IK on droughts in Africa is a twin-reality; prediction as well spelling out elaborate coping mechanisms. When drought strikes the Mbeere people, the women specialise in weaving baskets using (mostly) locally available materials and then travel to Central Kenya (Kikuyu land) to exchange them for cereals. Similarly, the women among Bastwanas of South Africa engaged in creative activities such as making clay pots for water storage as well for entrepreneurial purposes (Roos and Dewald, 2010). African communities also have common food preservation practices such as meat drying and stockpiling; these are meant to ensure food availability during shortages.
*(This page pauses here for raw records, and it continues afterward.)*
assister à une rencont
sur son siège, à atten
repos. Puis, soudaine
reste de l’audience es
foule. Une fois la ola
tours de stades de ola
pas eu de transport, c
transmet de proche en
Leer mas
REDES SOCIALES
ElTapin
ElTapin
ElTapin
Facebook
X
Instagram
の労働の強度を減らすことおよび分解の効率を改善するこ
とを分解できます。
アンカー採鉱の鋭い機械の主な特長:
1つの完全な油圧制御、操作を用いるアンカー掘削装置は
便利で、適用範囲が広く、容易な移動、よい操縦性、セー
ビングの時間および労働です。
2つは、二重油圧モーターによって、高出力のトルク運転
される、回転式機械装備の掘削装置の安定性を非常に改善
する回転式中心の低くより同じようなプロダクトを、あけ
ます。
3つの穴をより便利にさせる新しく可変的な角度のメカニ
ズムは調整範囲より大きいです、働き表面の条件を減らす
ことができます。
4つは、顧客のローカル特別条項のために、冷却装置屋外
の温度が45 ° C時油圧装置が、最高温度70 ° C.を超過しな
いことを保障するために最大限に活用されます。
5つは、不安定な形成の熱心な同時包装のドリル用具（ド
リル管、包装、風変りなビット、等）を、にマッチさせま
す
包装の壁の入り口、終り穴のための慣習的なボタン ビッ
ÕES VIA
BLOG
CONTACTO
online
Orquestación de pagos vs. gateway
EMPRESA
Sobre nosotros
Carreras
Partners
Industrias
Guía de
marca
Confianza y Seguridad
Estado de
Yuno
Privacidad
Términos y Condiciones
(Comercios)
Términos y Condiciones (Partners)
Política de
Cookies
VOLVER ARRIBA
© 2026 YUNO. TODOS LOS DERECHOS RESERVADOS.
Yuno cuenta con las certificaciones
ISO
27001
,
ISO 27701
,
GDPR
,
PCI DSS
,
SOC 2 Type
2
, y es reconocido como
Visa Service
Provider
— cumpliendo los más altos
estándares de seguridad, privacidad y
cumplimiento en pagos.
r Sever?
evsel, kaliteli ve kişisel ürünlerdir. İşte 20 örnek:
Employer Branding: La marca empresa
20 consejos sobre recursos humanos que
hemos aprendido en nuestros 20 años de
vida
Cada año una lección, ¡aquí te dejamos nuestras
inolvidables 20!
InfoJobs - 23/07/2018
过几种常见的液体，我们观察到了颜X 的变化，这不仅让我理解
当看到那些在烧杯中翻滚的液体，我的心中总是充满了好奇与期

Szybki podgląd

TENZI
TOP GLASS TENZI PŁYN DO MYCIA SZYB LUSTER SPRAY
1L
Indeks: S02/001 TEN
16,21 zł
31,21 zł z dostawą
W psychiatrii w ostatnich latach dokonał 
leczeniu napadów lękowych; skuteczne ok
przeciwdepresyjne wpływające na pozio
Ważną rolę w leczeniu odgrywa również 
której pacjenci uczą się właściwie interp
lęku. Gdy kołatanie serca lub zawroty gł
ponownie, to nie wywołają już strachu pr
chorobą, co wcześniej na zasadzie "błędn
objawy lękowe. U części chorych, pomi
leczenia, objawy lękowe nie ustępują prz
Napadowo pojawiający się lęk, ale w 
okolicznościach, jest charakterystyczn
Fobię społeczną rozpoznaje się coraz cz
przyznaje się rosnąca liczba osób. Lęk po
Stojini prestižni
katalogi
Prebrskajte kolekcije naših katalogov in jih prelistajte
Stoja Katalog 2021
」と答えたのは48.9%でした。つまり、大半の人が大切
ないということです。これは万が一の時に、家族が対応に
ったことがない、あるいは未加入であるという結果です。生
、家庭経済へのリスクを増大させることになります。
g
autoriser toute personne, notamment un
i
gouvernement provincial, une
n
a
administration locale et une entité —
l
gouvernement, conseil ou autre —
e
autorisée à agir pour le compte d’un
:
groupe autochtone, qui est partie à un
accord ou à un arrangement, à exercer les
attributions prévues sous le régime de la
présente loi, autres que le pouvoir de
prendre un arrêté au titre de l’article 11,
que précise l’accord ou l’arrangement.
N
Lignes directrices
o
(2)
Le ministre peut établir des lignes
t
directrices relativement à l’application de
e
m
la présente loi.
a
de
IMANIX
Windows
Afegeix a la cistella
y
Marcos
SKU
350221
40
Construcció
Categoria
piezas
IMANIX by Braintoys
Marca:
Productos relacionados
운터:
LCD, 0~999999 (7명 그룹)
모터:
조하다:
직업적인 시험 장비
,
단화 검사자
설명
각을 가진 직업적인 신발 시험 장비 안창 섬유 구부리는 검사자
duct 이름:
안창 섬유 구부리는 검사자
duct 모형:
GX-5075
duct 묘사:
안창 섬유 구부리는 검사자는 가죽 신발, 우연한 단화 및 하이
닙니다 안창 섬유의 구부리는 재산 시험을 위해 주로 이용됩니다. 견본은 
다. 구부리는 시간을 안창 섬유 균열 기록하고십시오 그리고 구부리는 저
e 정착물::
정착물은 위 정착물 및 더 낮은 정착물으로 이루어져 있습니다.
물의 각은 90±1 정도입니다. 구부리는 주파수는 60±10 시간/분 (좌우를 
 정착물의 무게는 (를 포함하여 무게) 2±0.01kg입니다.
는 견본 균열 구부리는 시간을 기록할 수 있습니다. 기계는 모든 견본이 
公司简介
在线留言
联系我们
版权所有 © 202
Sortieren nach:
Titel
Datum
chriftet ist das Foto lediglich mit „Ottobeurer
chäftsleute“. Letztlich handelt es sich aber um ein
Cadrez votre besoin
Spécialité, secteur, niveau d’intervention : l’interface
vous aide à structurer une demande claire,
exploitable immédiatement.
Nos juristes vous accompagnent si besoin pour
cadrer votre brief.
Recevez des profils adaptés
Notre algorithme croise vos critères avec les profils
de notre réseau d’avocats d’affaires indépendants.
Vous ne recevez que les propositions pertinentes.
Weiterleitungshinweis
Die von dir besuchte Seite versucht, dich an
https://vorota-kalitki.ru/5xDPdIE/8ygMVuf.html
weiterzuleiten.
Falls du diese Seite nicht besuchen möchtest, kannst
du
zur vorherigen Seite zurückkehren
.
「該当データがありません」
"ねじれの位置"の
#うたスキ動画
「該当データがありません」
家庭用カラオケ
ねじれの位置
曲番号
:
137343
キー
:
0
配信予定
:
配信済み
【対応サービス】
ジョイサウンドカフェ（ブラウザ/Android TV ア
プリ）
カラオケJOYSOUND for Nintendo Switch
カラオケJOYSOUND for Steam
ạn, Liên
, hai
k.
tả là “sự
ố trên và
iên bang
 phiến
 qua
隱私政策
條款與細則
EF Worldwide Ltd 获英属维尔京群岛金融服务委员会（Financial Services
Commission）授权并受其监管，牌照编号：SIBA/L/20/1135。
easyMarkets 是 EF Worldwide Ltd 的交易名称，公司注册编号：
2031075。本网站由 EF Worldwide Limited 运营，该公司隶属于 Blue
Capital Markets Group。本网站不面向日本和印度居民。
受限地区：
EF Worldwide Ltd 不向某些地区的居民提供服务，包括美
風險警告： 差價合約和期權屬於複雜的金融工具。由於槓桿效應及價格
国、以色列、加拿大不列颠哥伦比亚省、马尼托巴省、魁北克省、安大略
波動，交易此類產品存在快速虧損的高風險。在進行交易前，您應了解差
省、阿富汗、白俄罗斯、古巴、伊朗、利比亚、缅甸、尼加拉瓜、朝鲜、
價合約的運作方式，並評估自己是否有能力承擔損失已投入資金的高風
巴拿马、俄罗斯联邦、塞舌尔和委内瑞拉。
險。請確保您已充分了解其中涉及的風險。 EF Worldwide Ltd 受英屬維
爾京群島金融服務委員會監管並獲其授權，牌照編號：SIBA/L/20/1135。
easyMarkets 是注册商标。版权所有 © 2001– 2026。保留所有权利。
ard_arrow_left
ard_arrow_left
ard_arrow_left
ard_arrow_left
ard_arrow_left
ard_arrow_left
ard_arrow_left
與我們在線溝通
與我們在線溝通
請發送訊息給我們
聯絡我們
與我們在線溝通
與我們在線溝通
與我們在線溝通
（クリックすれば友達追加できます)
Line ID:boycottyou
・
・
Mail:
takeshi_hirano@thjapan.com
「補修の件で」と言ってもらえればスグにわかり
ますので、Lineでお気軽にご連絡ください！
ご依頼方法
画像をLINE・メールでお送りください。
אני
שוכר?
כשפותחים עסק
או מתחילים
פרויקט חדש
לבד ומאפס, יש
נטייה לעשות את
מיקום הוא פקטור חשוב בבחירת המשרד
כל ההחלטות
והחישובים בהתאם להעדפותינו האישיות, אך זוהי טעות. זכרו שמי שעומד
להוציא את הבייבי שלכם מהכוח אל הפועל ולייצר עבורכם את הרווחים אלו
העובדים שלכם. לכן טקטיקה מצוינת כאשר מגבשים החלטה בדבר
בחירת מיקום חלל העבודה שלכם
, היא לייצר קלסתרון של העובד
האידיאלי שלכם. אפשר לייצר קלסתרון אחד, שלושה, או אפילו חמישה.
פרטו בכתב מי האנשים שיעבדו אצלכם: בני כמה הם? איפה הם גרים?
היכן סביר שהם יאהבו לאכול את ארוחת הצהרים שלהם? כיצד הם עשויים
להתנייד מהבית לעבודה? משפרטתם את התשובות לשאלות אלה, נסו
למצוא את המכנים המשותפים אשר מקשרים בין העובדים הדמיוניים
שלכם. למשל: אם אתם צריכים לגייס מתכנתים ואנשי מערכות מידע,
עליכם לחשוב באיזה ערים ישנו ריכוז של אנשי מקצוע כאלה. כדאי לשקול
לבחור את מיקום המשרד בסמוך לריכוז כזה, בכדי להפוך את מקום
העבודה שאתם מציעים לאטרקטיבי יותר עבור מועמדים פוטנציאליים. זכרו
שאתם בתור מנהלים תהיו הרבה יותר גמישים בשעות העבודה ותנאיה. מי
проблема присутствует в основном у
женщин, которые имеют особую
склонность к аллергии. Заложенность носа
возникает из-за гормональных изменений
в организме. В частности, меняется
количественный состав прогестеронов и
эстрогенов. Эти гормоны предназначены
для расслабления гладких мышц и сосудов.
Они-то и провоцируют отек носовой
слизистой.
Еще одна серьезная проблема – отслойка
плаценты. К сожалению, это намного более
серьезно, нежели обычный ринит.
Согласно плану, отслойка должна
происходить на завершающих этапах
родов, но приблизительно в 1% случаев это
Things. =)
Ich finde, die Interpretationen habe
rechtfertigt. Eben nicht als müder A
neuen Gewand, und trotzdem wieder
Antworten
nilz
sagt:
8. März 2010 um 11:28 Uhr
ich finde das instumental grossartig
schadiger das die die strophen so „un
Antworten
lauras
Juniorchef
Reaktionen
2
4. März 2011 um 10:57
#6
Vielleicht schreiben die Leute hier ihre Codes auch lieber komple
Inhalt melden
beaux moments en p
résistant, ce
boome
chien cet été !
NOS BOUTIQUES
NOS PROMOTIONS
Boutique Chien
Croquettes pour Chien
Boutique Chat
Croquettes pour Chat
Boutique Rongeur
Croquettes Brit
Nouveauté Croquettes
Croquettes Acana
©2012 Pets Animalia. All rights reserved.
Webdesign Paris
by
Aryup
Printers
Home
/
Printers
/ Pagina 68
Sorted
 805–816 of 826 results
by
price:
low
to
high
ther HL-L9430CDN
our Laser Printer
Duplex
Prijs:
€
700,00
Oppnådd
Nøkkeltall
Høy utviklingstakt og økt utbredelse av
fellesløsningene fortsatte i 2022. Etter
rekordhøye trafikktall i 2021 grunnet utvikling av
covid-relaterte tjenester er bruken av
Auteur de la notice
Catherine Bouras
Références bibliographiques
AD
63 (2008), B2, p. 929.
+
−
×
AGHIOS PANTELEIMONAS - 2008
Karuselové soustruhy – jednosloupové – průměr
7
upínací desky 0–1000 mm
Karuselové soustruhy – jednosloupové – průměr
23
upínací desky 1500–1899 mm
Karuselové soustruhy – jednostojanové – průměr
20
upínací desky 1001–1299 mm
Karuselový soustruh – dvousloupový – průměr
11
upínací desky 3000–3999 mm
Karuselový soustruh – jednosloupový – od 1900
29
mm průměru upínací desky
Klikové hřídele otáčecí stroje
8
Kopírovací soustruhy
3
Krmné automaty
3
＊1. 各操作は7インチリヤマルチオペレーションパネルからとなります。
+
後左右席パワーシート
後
Though IKFs and SCFs have more differences than similarities, participatory solutions designed around ICTs can be used to make SCFs a compliment to the IKFs. This is because though IKFs are localized and more adapted to the farmers’ context, this knowledge is threatened by phenomena such as climate change, population growth and urbanization. SCFs act as a complement by introducing aspects such global weather parameters. The big question then becomes; how then do we bridge these two diverse sciences of weather forecasting? The authors present one such solution; ITIKI (Information Technology and Indigenous Knowledge with Intelligence); a framework that integrates IKFs and SCFs using mobile phones, wireless sensor networks and intelligent agents. Itiki (pronounced e-ti-ki) is the name given to a kind of a bridge made up of sticks and wires for crossing rivers among the Mbeere people in Eastern part of Kenya.